• Instructions for the task
Please list every feature that the post below about Bryco pistols attributes to the BMW.

• Source document

§ §

Let's see...Let's start with the Bryco, since it's featured with such prominance in the article. Bryco is a manufacturer of cheap guns, quality and price wise. A bryco semi automatic pistol can typically be bought for around $100-$200. The lack of "safety" features helps keeps price down and that is why they are not there.

It has nothing to do with a "corrupt gun industry" as some people like to put it. You can buy a BMW with anti-lock brakes, highly engineered "crunch" points, side airbags and radar collision detection, and it will be safeer then the yugo with standard breaks, gas tank in the position most likely to explode, poor handling, and no airbags. The differance? About $55,000. Is this because Yugo is a corrupt car manufacturer?

No, it's because it's bout as cheap to buy a new yugo as it is to fix your old one if it breaks.

And now for fun with statistics!

At least 9,485 people were killed -- and another 127,000 wounded -- in unintentional shootings from 1993 to 2001.

Unintentional shootings include "accidently pulling the trigger" and shooting youself in the ass, or "accidently" shooting your partner in the head. Some of them may have been caused by "defective" firearms. More likely is that they couldnt have been prevented by anything less then welding the trigger in place because the shooter is an idiot.

§ §

• Raw data
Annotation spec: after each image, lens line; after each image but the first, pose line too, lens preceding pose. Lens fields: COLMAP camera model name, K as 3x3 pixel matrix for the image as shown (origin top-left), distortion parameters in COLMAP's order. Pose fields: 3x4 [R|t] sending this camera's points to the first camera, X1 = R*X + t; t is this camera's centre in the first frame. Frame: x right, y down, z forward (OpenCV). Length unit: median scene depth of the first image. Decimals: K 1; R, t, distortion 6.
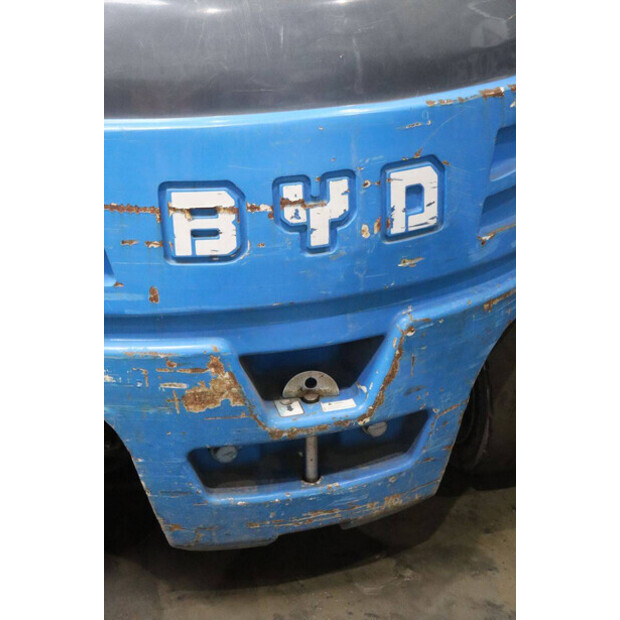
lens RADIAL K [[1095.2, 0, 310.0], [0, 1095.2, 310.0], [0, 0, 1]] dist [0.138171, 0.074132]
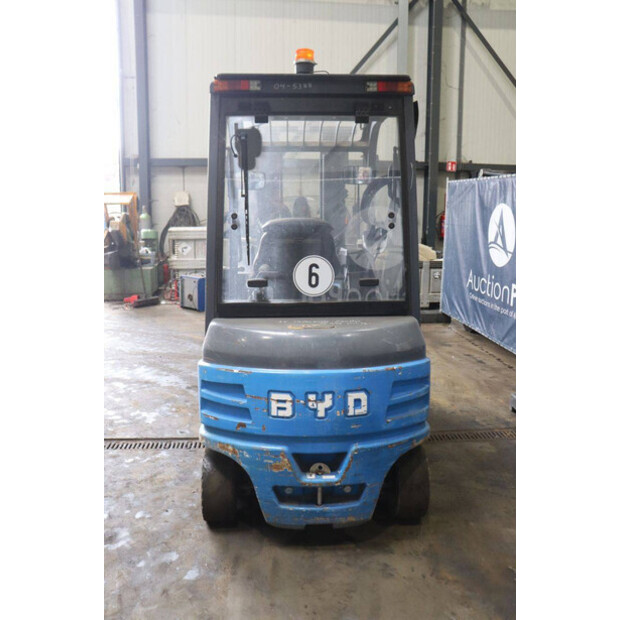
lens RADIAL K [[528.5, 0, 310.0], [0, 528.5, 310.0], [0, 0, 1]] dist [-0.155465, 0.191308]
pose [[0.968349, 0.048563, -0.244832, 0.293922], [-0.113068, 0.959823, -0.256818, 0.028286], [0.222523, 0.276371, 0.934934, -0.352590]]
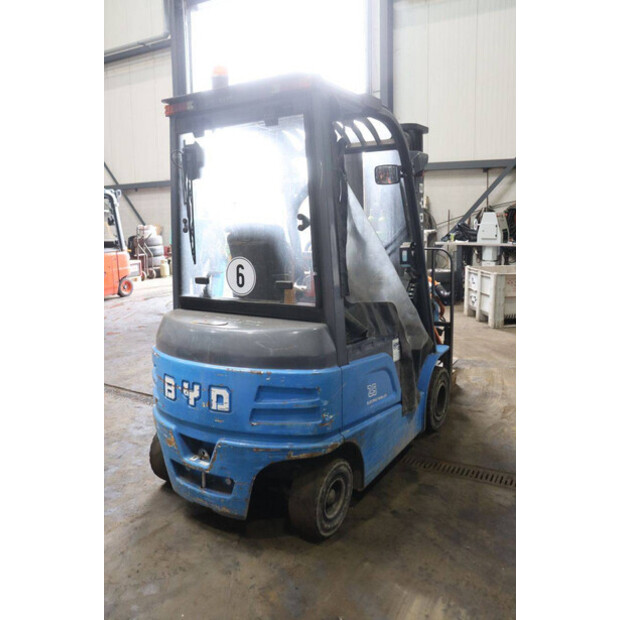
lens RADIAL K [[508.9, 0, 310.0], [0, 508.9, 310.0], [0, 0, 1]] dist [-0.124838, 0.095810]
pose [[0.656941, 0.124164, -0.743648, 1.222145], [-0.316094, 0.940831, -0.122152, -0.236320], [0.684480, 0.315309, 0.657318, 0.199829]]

§ §

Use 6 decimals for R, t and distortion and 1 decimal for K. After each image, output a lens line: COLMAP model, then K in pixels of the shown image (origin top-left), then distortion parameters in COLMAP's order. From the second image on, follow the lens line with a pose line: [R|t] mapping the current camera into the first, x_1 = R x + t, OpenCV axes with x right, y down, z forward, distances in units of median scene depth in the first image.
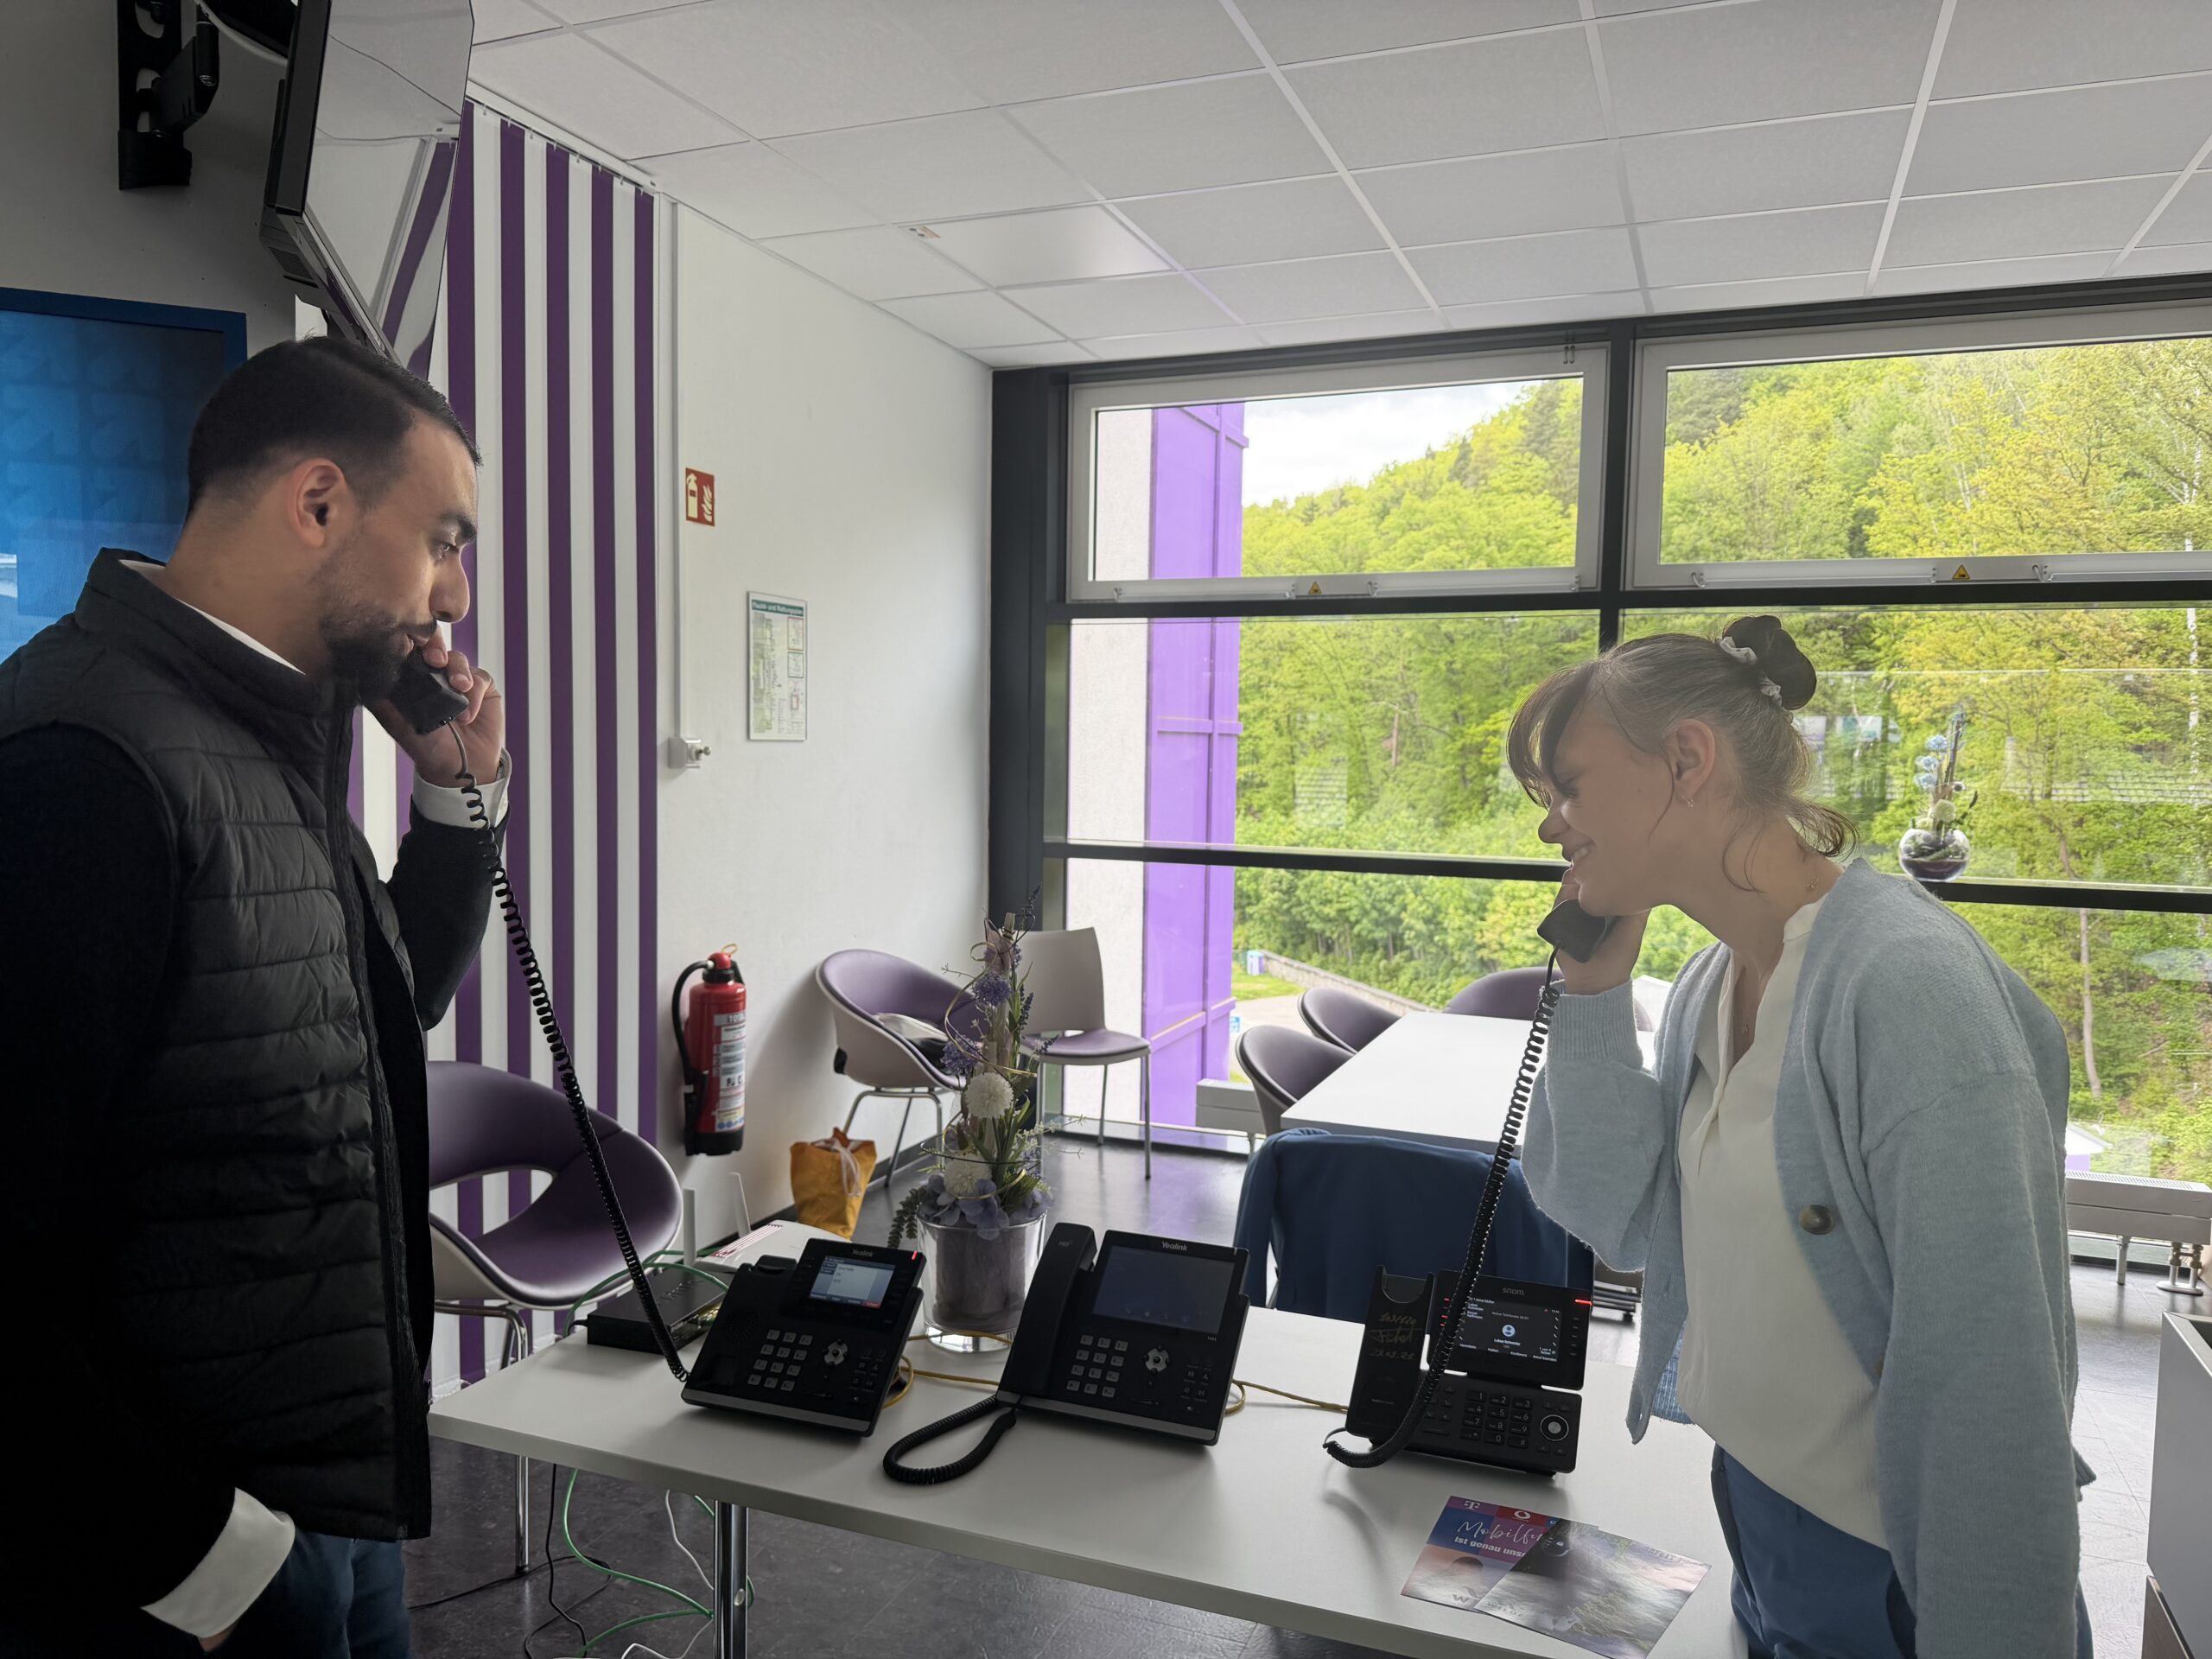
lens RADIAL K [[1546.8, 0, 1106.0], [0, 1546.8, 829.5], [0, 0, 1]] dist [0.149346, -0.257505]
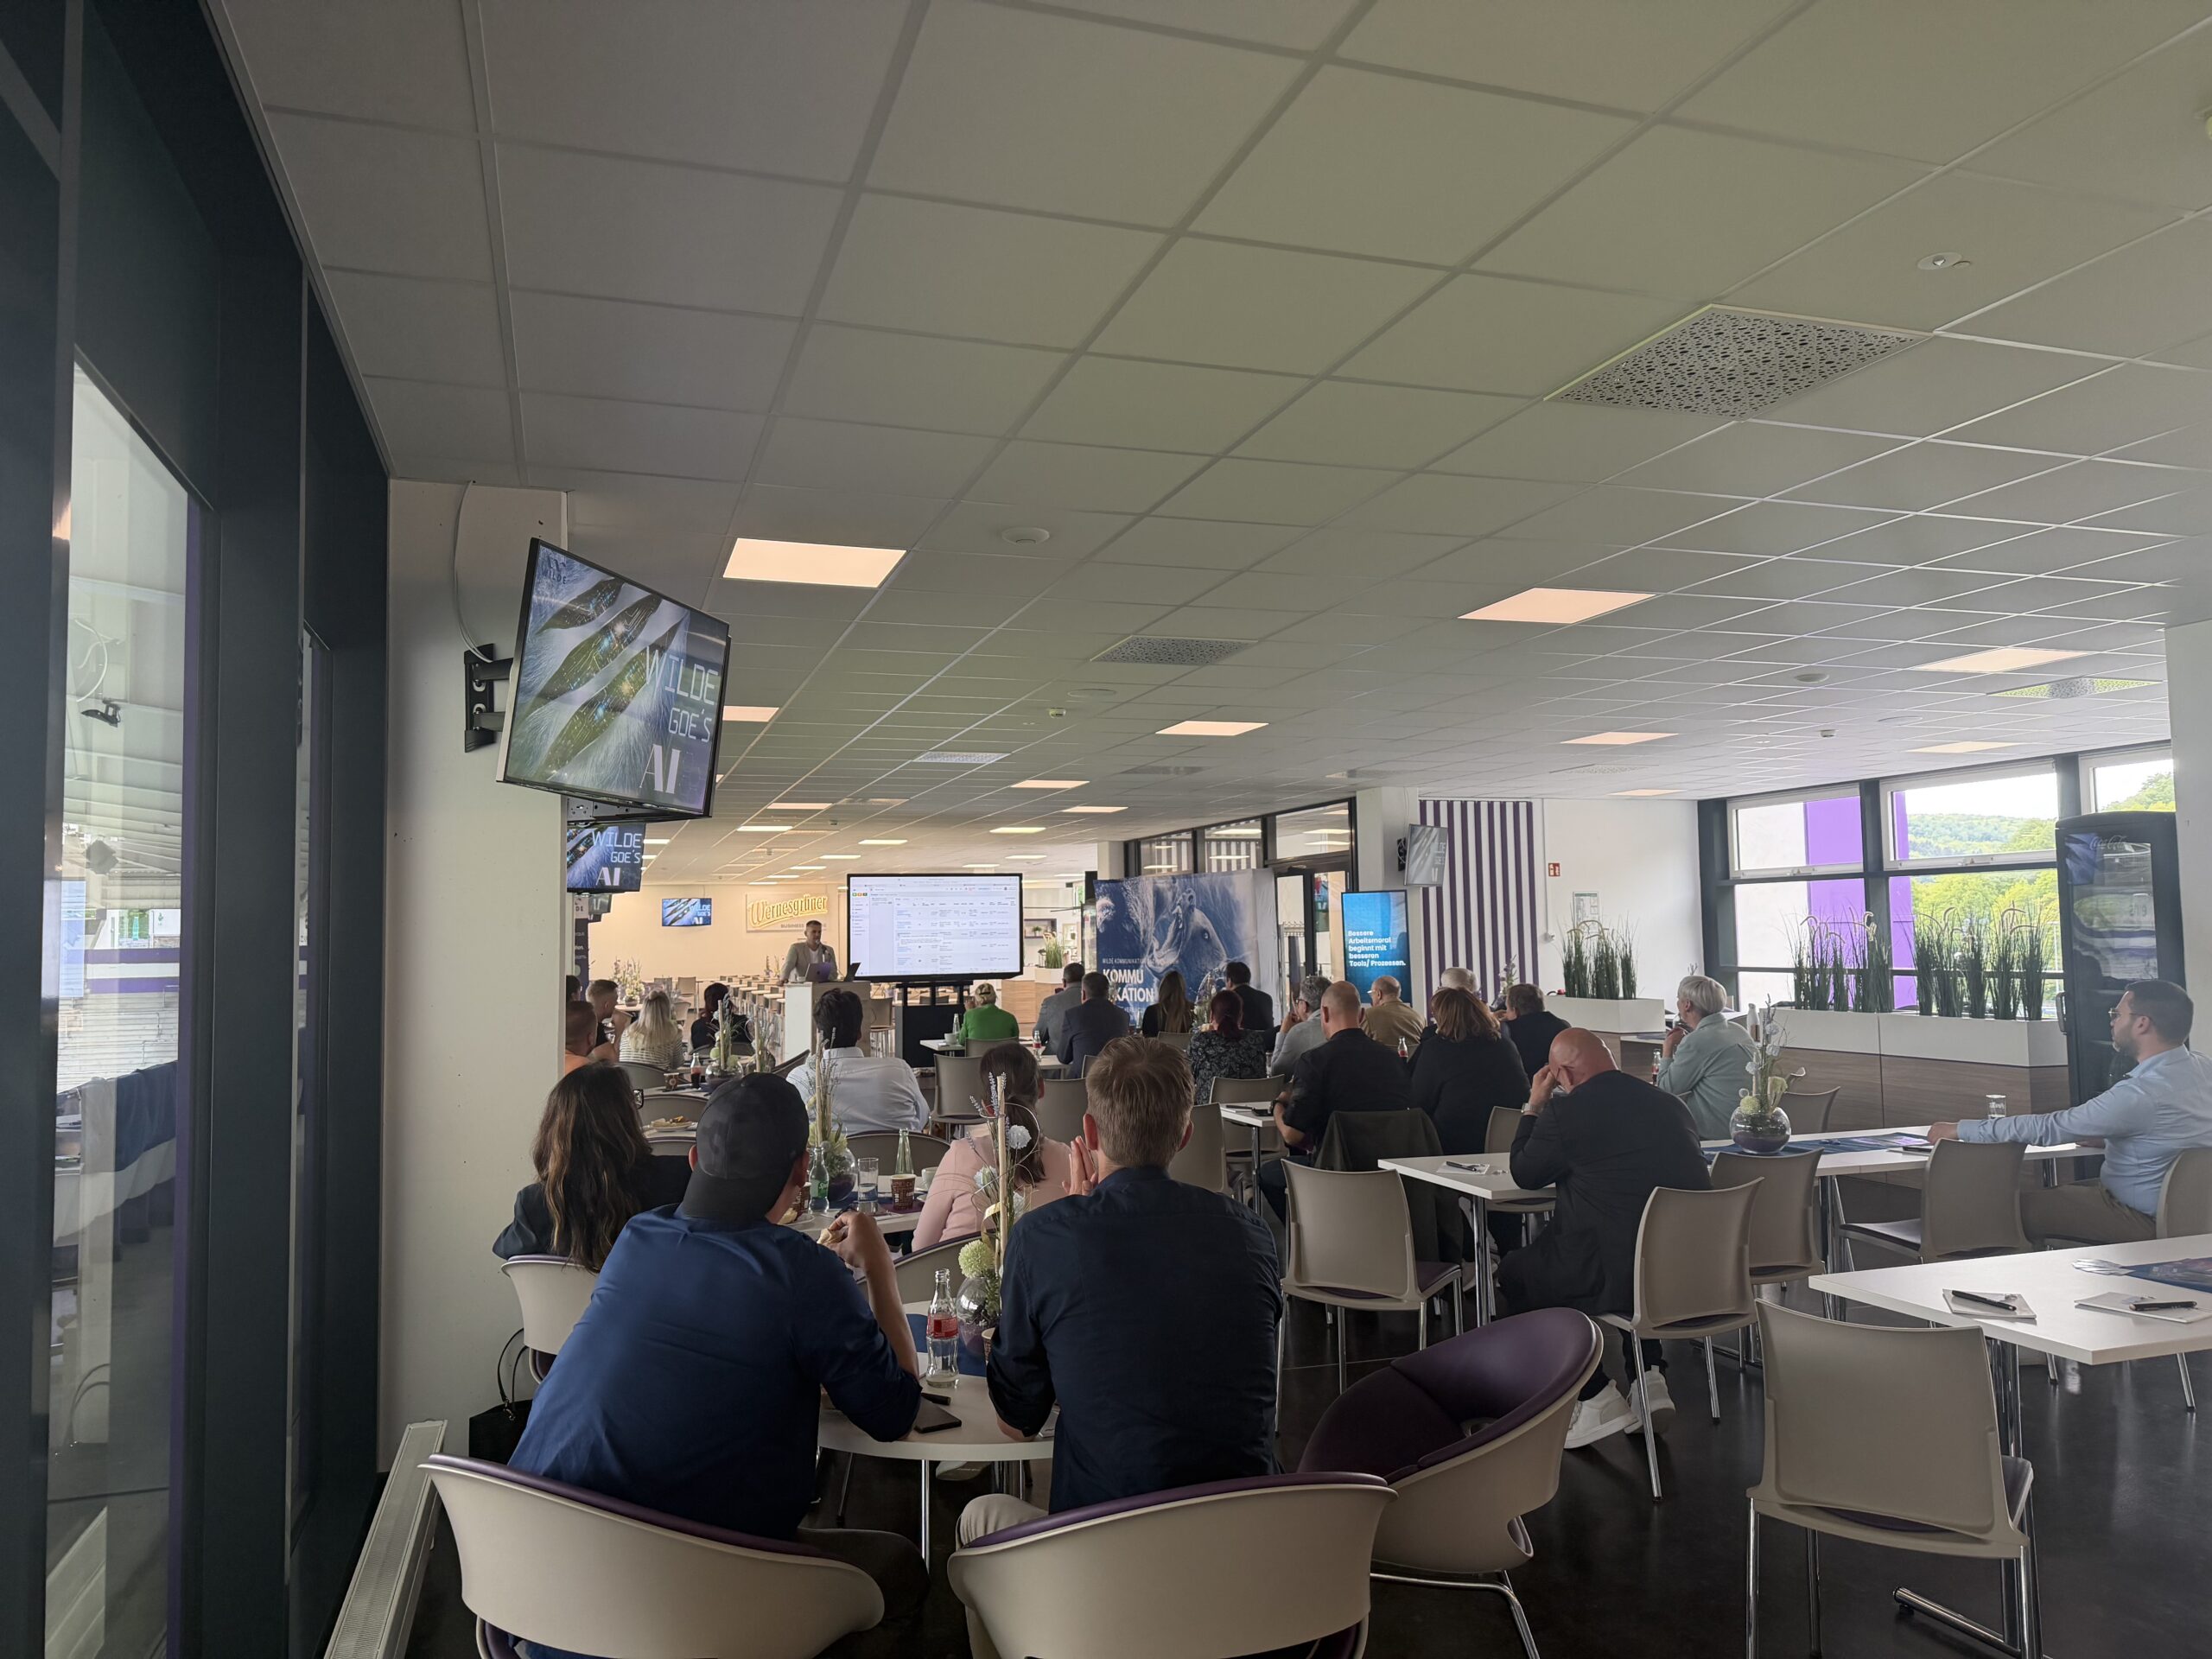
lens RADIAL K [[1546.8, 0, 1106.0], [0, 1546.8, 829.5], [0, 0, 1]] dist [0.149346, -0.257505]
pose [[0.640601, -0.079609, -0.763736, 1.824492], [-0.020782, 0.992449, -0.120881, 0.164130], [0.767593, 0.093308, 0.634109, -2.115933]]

§ §

• Written solution
- Anti-lock brakes
- Highly engineered "crunch" points
- Side airbags
- Radar collision detection